TASK DIRECTIONS: Reproduce the listing below word for word, from the line with "Залишок, Ціна, Доп. ціна" up to and including its final line, and omit the pictures.

_ _ _ _ _

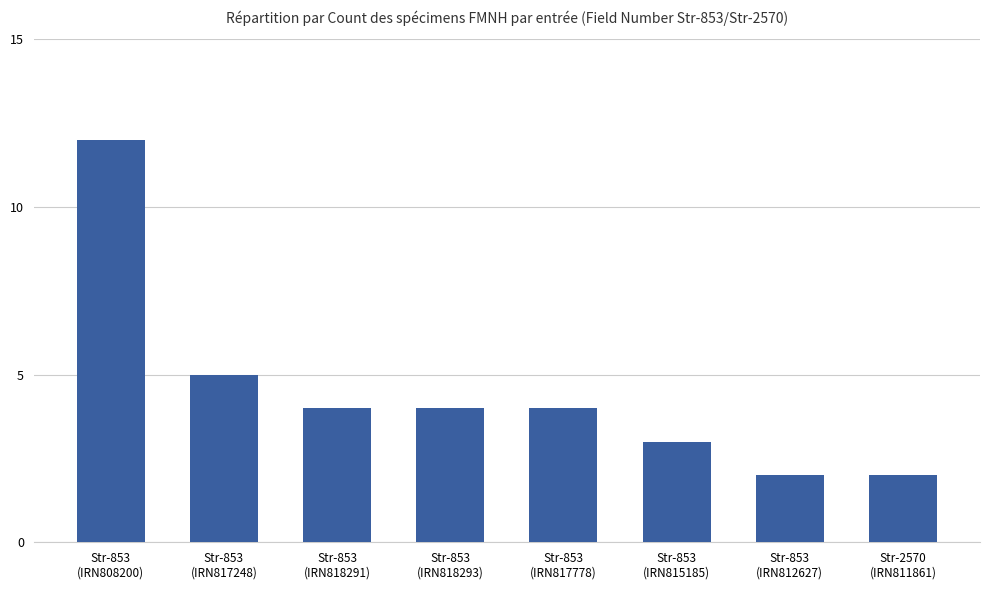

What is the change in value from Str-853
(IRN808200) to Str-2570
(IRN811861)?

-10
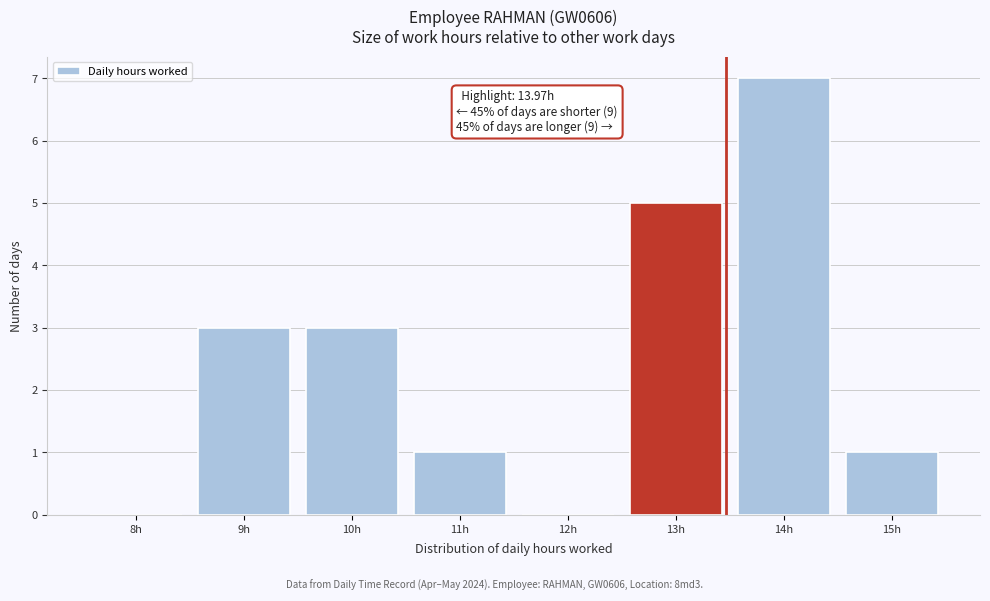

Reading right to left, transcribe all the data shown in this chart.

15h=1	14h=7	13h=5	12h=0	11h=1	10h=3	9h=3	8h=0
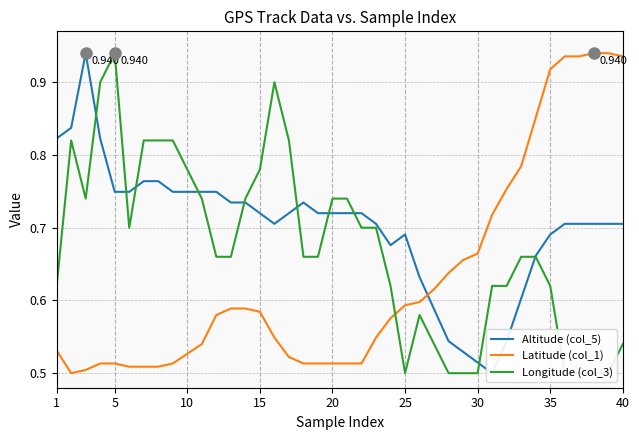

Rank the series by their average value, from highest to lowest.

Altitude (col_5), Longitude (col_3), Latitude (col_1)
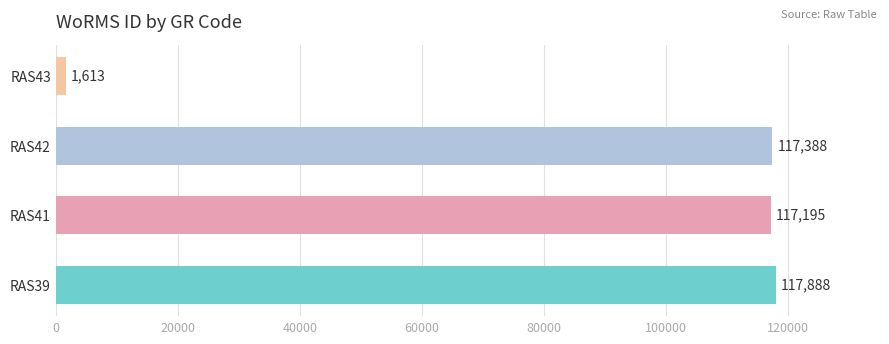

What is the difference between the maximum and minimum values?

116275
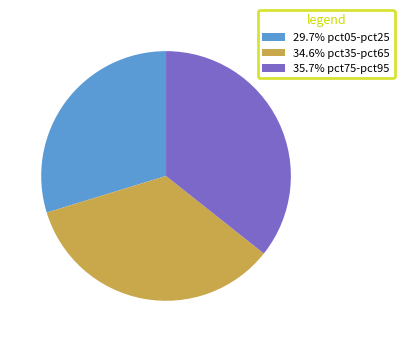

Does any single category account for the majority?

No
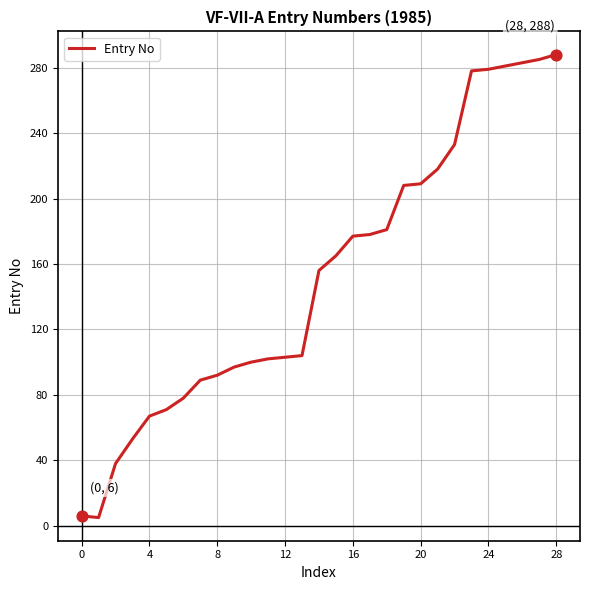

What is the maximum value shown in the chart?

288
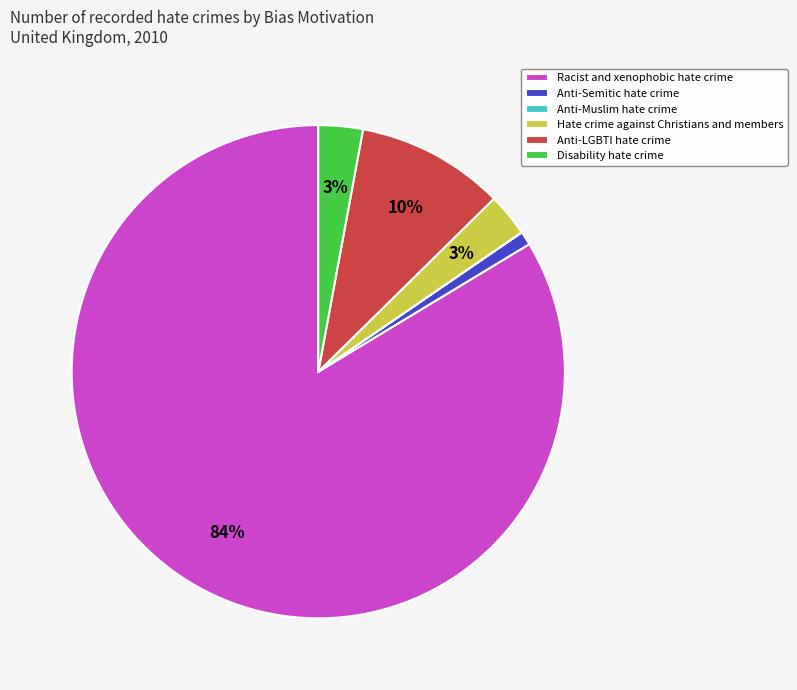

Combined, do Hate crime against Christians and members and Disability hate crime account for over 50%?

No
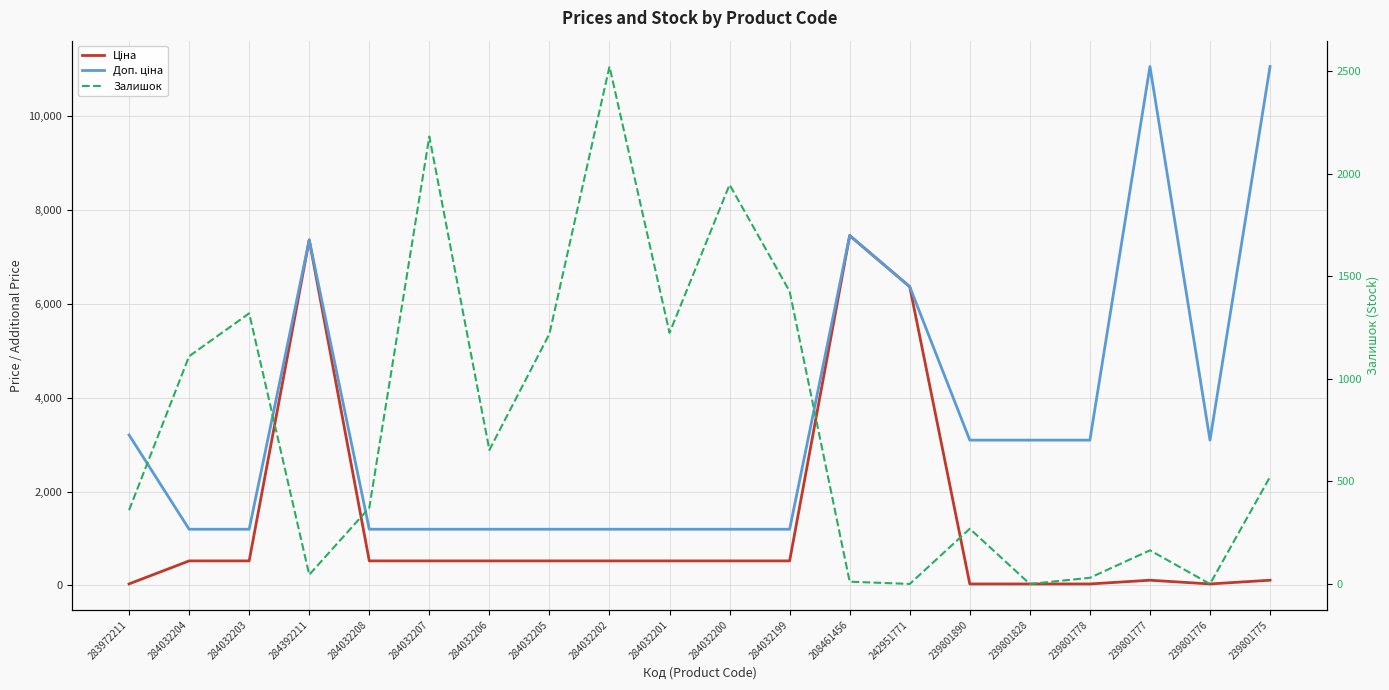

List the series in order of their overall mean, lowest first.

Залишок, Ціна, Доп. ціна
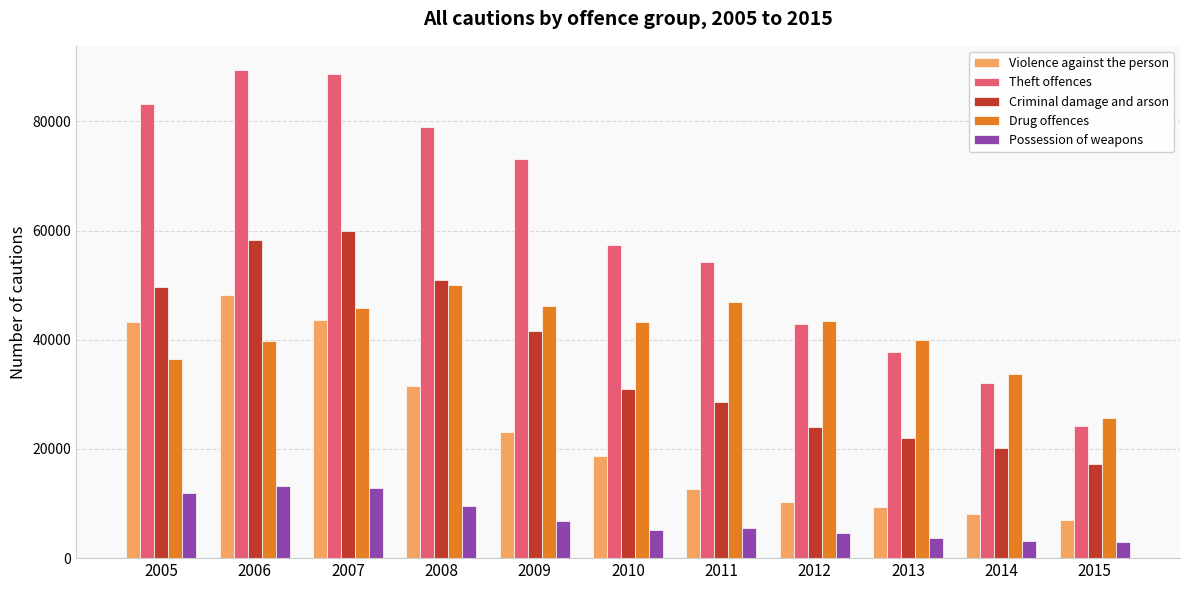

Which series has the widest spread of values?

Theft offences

_ _ _ _ _

RESULT OF THE EXERCISE:
Залишок, Ціна, Доп. ціна

Which series has the widest spread of values?

Theft offences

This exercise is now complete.